Look through the entries below and extract exactly the lines from the one containing "right hip: (1181, 481)" through the one containing "left ear: (1270, 419)", ends included.

+ + + + +

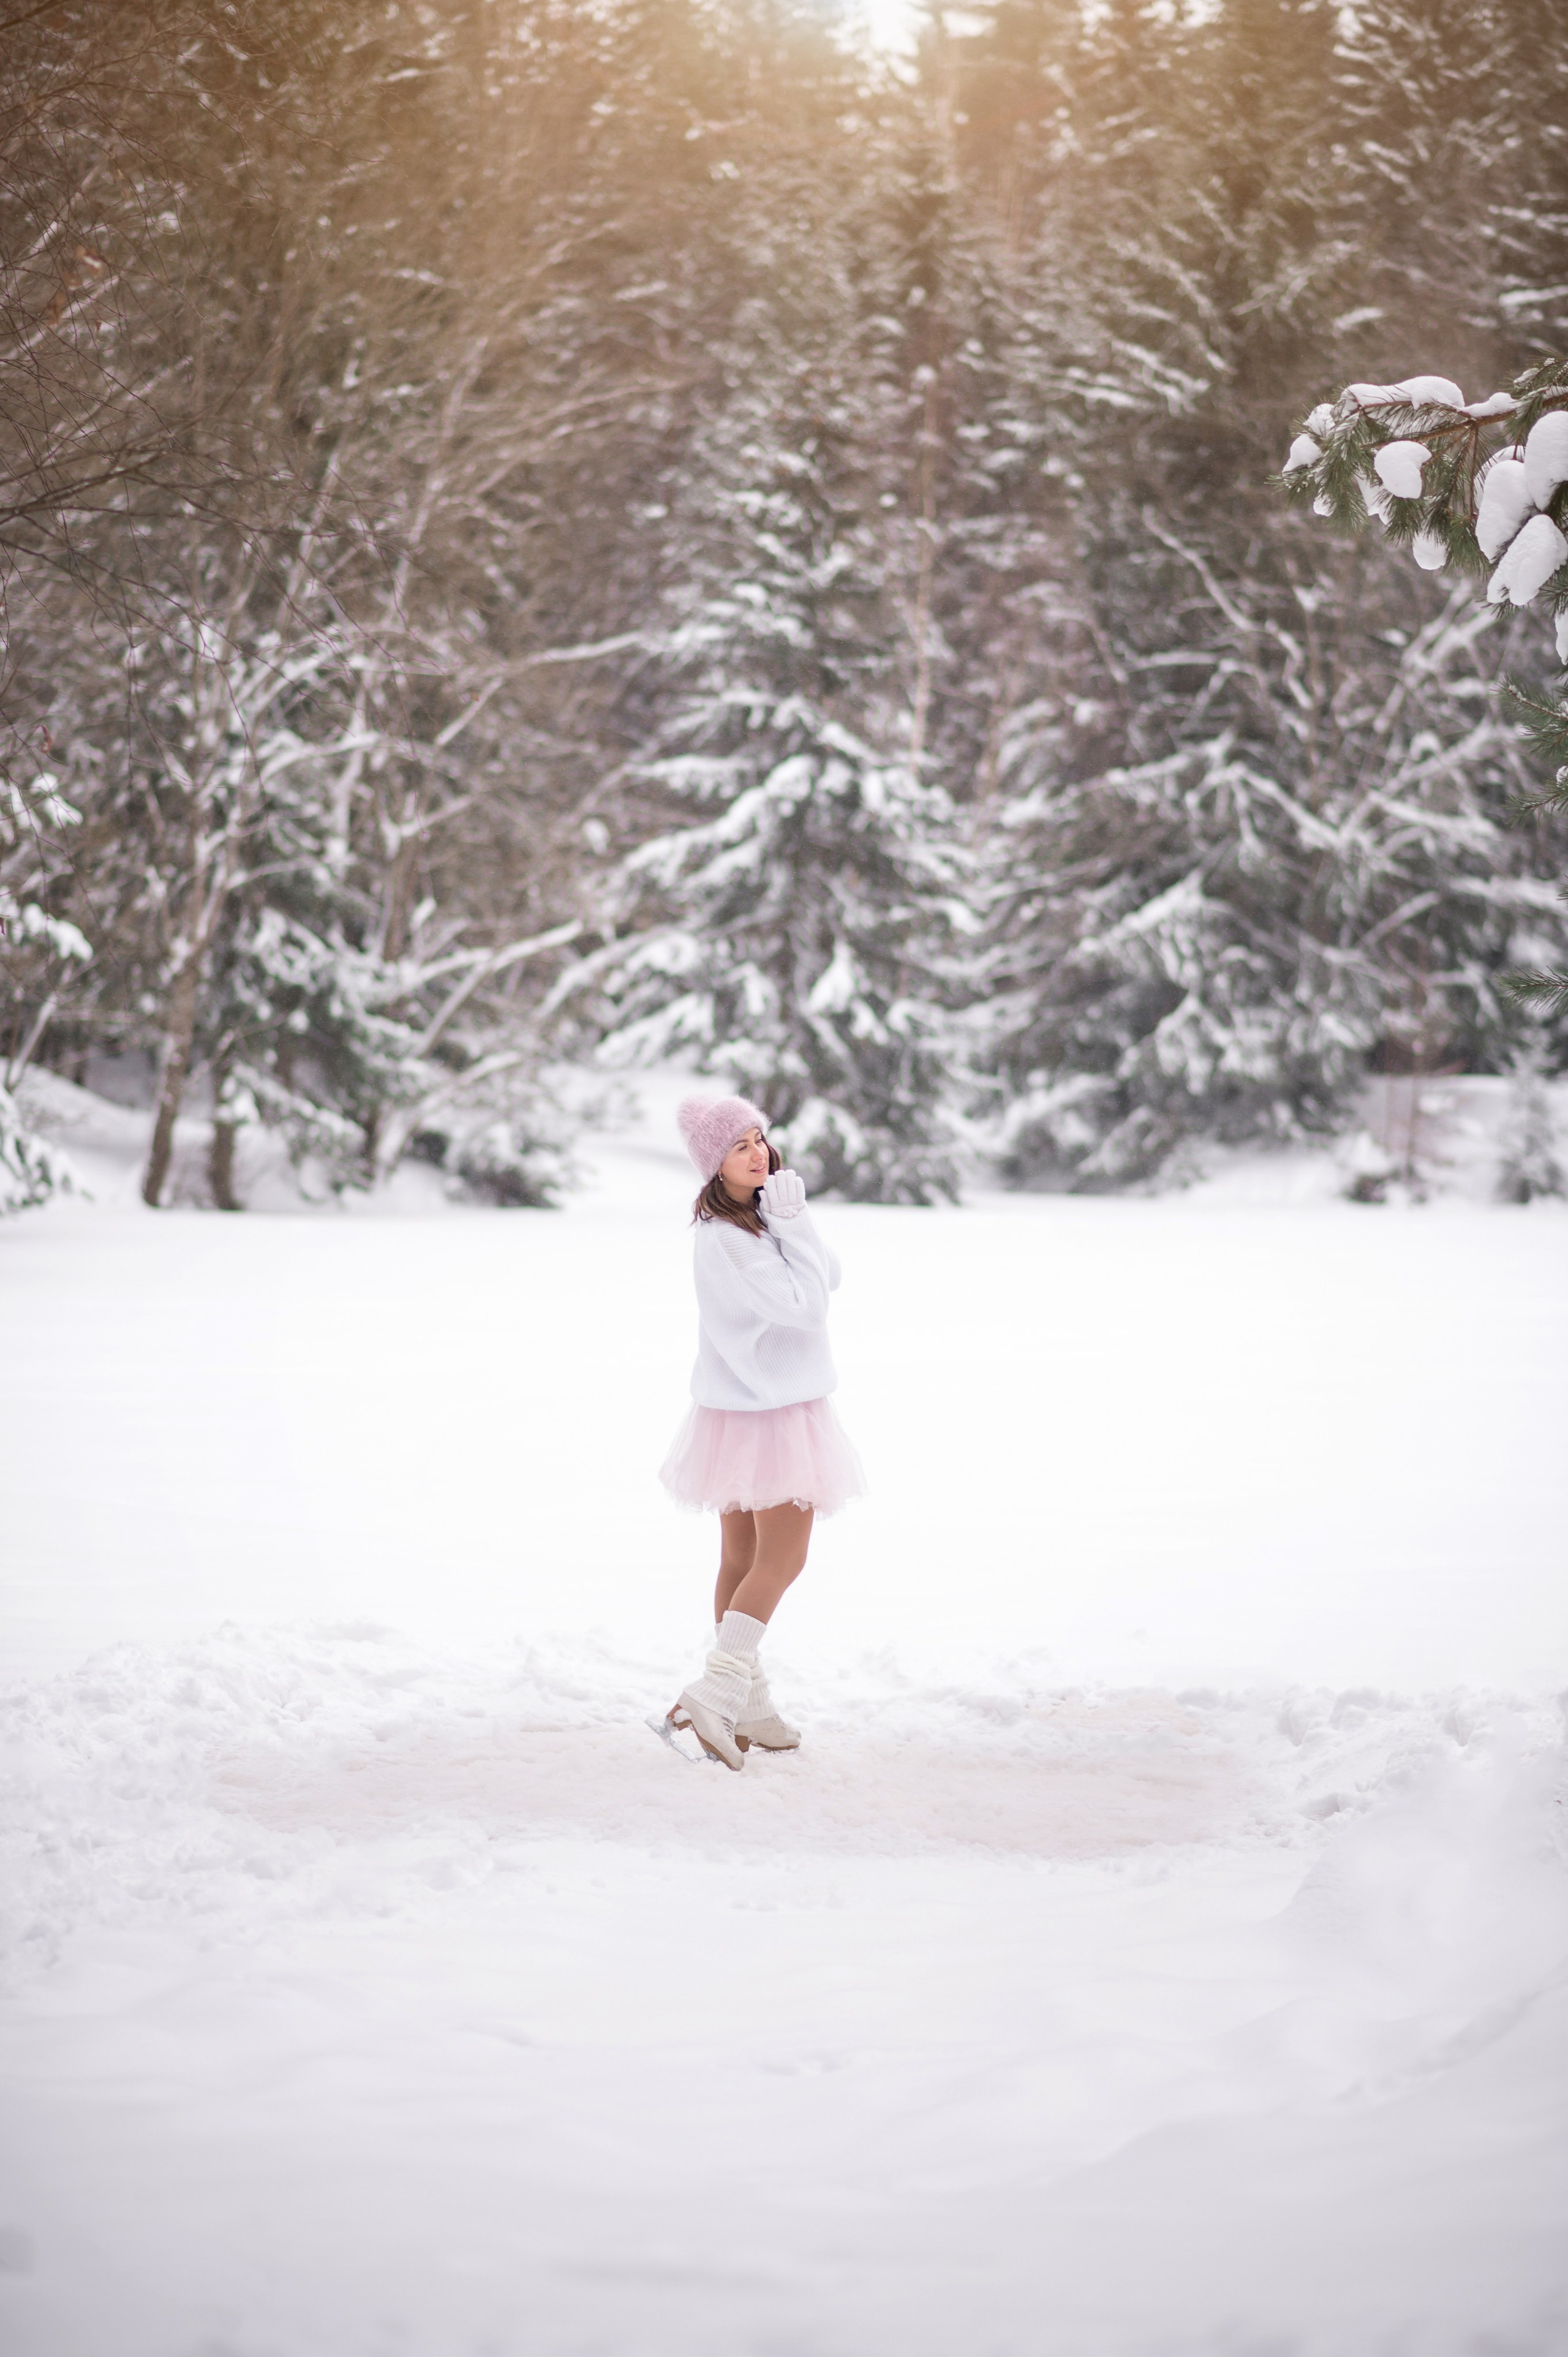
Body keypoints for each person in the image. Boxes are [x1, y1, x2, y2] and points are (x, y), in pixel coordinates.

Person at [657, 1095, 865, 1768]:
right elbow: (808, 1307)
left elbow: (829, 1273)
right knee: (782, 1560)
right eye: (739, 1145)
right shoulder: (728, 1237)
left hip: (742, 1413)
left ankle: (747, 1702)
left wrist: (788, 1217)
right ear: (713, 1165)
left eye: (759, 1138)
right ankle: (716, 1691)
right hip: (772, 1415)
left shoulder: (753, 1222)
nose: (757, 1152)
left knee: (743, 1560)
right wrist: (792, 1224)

+ + + + +

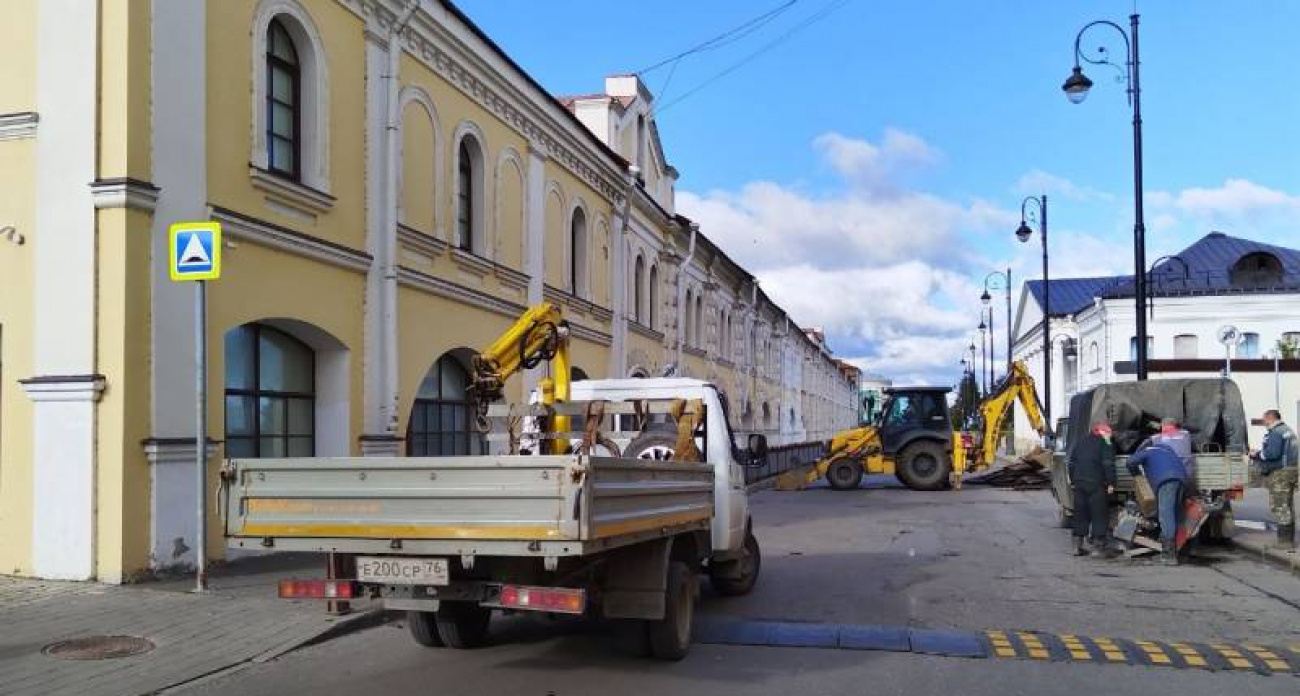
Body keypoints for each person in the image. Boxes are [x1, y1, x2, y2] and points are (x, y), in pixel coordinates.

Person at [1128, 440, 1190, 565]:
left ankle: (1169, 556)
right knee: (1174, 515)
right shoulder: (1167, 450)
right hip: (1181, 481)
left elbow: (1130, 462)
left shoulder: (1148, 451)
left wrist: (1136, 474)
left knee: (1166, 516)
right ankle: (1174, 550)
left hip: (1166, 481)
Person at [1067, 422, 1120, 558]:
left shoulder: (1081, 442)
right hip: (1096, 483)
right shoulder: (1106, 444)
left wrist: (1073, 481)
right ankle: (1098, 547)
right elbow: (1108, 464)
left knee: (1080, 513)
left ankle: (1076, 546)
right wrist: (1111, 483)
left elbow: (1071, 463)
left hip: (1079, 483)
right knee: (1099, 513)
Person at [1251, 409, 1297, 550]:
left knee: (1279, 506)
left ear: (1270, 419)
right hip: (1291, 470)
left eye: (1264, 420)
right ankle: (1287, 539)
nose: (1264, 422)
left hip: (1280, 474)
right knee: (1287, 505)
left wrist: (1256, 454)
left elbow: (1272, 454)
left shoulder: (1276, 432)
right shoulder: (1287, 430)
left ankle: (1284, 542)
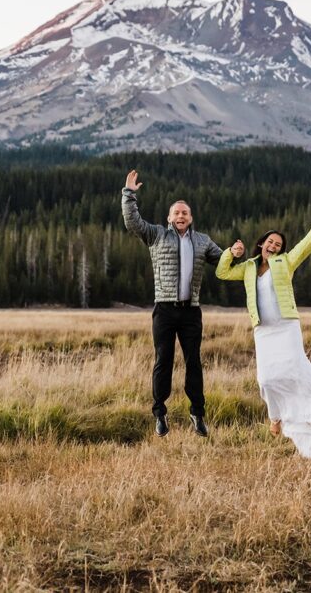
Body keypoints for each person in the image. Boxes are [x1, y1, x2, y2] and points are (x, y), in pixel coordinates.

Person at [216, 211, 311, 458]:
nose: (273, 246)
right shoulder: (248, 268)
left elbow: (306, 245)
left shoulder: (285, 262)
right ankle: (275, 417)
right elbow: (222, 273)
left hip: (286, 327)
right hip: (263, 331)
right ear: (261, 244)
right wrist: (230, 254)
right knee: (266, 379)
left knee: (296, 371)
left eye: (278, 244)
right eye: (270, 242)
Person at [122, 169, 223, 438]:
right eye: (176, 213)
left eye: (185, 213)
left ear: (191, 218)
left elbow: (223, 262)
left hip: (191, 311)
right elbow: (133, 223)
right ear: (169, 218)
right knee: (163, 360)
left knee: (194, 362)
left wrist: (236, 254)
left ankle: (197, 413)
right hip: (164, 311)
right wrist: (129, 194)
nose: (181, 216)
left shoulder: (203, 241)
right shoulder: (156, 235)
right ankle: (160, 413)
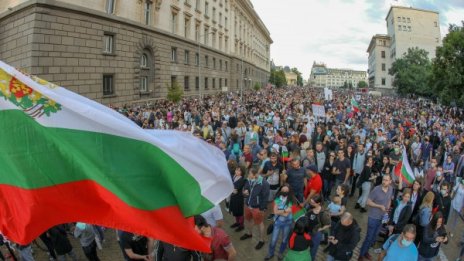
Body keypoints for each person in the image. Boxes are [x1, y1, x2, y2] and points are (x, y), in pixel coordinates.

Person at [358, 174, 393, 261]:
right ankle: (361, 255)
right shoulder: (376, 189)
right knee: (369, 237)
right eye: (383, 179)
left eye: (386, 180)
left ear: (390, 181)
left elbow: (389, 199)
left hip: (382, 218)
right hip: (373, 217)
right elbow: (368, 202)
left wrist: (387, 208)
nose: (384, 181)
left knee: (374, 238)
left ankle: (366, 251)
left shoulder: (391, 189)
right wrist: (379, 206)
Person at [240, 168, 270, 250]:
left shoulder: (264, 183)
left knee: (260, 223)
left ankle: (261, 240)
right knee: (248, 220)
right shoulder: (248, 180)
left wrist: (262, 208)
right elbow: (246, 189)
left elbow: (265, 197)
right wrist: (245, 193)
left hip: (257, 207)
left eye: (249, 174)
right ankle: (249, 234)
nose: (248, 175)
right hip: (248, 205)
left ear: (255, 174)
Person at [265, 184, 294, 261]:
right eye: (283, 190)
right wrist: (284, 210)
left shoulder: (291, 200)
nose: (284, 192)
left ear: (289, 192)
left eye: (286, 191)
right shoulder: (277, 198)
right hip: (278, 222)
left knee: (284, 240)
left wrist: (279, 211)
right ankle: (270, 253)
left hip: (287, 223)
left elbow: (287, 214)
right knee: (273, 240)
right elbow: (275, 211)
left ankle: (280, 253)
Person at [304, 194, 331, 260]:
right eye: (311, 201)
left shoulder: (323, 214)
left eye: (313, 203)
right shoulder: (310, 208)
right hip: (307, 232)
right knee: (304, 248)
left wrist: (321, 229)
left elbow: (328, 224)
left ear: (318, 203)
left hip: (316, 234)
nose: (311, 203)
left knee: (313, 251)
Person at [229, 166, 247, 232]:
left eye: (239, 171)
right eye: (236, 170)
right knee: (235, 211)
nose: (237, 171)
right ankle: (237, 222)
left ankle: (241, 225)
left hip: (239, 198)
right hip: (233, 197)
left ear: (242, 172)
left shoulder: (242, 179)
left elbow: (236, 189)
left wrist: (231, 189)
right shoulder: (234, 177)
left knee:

+ + + + +

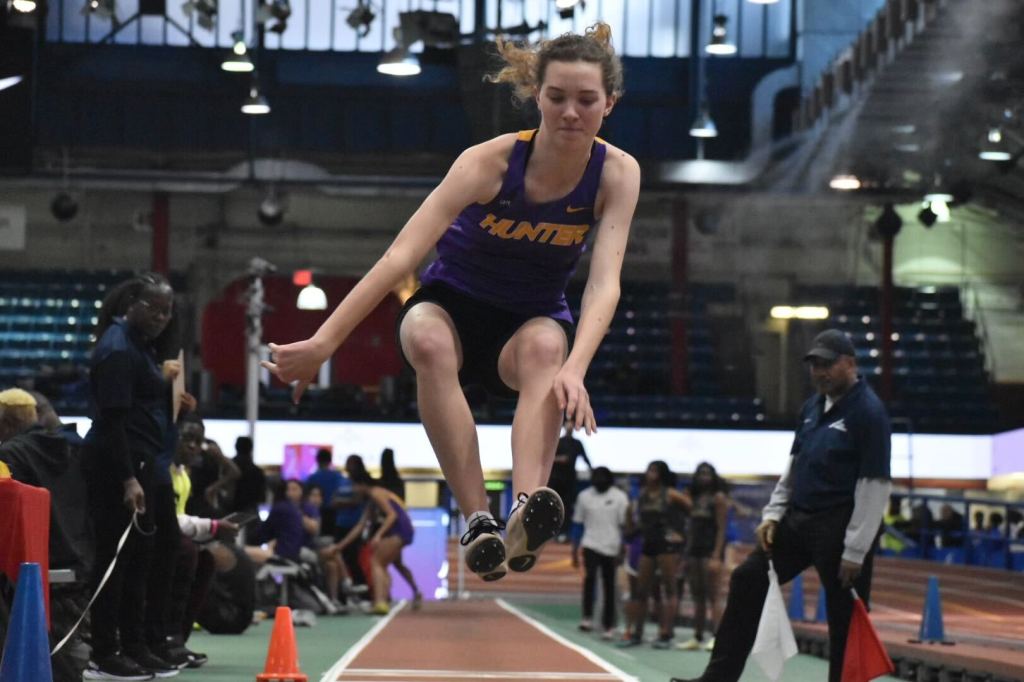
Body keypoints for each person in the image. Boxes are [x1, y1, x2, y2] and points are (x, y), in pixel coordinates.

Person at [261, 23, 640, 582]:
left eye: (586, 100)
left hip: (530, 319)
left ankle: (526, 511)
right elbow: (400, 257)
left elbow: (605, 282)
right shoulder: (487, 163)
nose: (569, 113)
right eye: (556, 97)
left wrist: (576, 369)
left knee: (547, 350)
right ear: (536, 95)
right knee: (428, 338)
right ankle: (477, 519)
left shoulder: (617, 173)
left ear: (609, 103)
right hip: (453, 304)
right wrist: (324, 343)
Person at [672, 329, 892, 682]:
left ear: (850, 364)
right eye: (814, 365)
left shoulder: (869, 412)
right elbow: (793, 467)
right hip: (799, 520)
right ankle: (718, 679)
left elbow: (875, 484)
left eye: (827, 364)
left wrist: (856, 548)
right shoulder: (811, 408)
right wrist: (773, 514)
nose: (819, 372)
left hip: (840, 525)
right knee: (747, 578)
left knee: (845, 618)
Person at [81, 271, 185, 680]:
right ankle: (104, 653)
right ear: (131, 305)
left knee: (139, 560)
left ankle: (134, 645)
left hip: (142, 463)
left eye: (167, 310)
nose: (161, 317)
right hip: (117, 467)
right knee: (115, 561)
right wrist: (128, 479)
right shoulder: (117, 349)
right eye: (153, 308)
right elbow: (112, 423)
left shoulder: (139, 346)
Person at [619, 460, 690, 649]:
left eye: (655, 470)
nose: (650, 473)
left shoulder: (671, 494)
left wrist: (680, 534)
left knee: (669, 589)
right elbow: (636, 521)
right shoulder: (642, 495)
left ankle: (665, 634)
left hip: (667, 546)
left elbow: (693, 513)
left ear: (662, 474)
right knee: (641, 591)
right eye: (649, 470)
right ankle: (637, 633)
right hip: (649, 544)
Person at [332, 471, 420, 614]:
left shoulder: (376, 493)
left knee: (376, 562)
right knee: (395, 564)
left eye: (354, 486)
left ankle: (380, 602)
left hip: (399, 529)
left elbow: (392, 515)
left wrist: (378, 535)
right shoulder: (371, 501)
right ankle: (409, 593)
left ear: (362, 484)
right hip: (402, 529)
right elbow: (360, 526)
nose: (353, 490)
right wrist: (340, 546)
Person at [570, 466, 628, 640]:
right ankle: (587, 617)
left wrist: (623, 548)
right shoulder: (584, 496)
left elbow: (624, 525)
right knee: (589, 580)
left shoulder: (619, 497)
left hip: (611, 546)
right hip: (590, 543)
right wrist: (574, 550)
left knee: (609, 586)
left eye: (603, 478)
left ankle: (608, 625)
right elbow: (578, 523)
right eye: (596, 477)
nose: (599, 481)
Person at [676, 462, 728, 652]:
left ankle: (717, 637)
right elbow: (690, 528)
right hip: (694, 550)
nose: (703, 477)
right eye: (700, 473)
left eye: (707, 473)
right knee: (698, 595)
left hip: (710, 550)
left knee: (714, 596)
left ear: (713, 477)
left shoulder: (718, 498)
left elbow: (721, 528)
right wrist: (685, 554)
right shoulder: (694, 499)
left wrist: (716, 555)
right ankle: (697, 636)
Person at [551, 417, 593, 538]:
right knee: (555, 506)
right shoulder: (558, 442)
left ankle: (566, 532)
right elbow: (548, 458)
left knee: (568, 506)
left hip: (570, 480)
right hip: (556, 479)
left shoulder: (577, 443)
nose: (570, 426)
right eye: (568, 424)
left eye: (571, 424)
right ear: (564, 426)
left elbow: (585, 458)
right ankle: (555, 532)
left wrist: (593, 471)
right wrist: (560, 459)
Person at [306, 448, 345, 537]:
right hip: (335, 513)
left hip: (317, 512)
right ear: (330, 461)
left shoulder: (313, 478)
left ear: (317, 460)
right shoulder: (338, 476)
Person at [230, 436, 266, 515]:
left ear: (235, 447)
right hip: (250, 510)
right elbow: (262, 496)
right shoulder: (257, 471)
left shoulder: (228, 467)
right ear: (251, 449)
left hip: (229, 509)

+ + + + +

- EXERCISE RESPONSE
right hip: (1181, 481)
left elbow: (1130, 462)
left shoulder: (1148, 451)
left wrist: (1136, 474)
left knee: (1166, 516)
right ankle: (1174, 550)
left hip: (1166, 481)
Person at [1067, 422, 1120, 558]:
left shoulder: (1081, 442)
right hip: (1096, 483)
right shoulder: (1106, 444)
left wrist: (1073, 481)
right ankle: (1098, 547)
right elbow: (1108, 464)
left knee: (1080, 513)
left ankle: (1076, 546)
right wrist: (1111, 483)
left elbow: (1071, 463)
left hip: (1079, 483)
right knee: (1099, 513)
Person at [1251, 409, 1297, 550]:
left knee: (1279, 506)
left ear: (1270, 419)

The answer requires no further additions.